Records from a data source:
______________________________
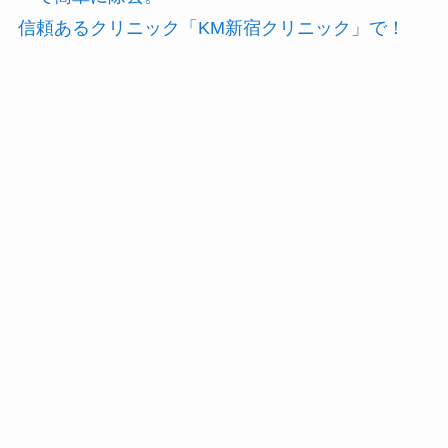
信頼あるクリニック「KM新宿クリニック」で！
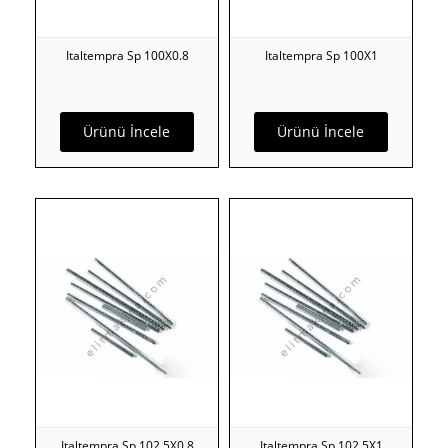
Italtempra Sp 100X0.8
Italtempra Sp 100X1
Ürünü İncele
Ürünü İncele
Italtempra Sp 102.5X0.8
Italtempra Sp 102.5X1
______________________________
Instructions to follow:
Pull together all lines from the data that mention the word "Italtempra".

Expected answer:
Italtempra Sp 100X0.8
Italtempra Sp 100X1
Italtempra Sp 102.5X0.8
Italtempra Sp 102.5X1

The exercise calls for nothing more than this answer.